I know that I was suffering from ‘reactive depressive psychosis’. I thought I must have a consultation with a psychiatrist or write a letter to Swami. I wrote to Bhagawan only on two occasions on purely official matters, which forced on me while discharging the duties of a District President. At that time I was working as Resident Medical Officer of one of the two mental hospitals in the State and treating several people counselling and administering drugs etc. As such I know swallowing a few drugs will improve my mental state without much ado.

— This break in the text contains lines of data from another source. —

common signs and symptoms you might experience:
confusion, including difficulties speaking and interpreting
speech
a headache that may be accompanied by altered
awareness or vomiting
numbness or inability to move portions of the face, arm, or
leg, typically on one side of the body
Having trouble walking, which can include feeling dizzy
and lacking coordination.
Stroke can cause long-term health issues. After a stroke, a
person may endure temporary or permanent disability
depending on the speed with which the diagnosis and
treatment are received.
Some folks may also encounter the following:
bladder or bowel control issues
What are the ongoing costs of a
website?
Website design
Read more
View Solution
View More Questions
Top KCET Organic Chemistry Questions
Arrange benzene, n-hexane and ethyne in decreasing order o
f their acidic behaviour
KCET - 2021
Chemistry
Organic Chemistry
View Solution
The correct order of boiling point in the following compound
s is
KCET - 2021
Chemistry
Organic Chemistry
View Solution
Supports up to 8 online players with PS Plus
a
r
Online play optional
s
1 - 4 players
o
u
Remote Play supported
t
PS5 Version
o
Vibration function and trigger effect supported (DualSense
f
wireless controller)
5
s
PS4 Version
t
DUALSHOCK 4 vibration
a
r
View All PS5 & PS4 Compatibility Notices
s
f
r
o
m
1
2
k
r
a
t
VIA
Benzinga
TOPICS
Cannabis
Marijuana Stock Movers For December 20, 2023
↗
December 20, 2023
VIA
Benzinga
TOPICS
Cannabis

Suddenly, I went into a reverie: People are suffering from all sorts of miseries from times immemorial. Is there no way out of it? Lord Buddha pondered over it but not many were benefited out of his teachings. So is the case with every religious preceptor. The golden kingdom promised by Jesus has never appeared so far. Are they referring to a different plane of consciousness? Bhagawan must answer my questions and also show a solution. In all probability He may not answer my letter. As it was my previous experience, I may get the answer in a book or somebody may pick a conversation with me without any relevance and answer all my doubts. So I wanted the answer then and there, remembering that HE is ANTARYAMI and not only Prasanthi-Nilayam-Vihari.

Suddenly, I heard a clear inner voice asking me, ‘About whom are you lamenting? On whom are you relying to get the answers? And who are you?’ Abruptly the three groups—suffering humanity, God and myself—appeared before me commandingly ‘You know why all this misery is occurring’? I meekly said ‘Yes, Bhagawan, because I feel instead of One, these three as different entities’. ‘So when will this misery disappear’? asked the Divine voice. ‘When I feel that I am one with God and with all beings, and not separate, then there is no more misery’. I could not help the feeling that Bhagawan is making me answer my own questions, in a vivid manner.

All of a sudden I remembered the sentences of Baba at Whitefield in the interview room one day during 1970. On that memorable occasion He emphasised that the answers I am getting now and then are not emanating from my own thought process but are revelations made directly by Him. With a mischievous laughter, the voice asked me ‘Is this all theoretical?’ I said ‘No Baba, we are not able to maintain that non dualistic state always and hence this suffering’. Absolute silence prevailed for some time.

From that very moment my depression vanished entirely and I could carry a new sparkling energy for days thereafter. So, let us always be aware of HIS presence within us, ready to give us unerring counsel, May HE bless us all to become that ONE REALITY.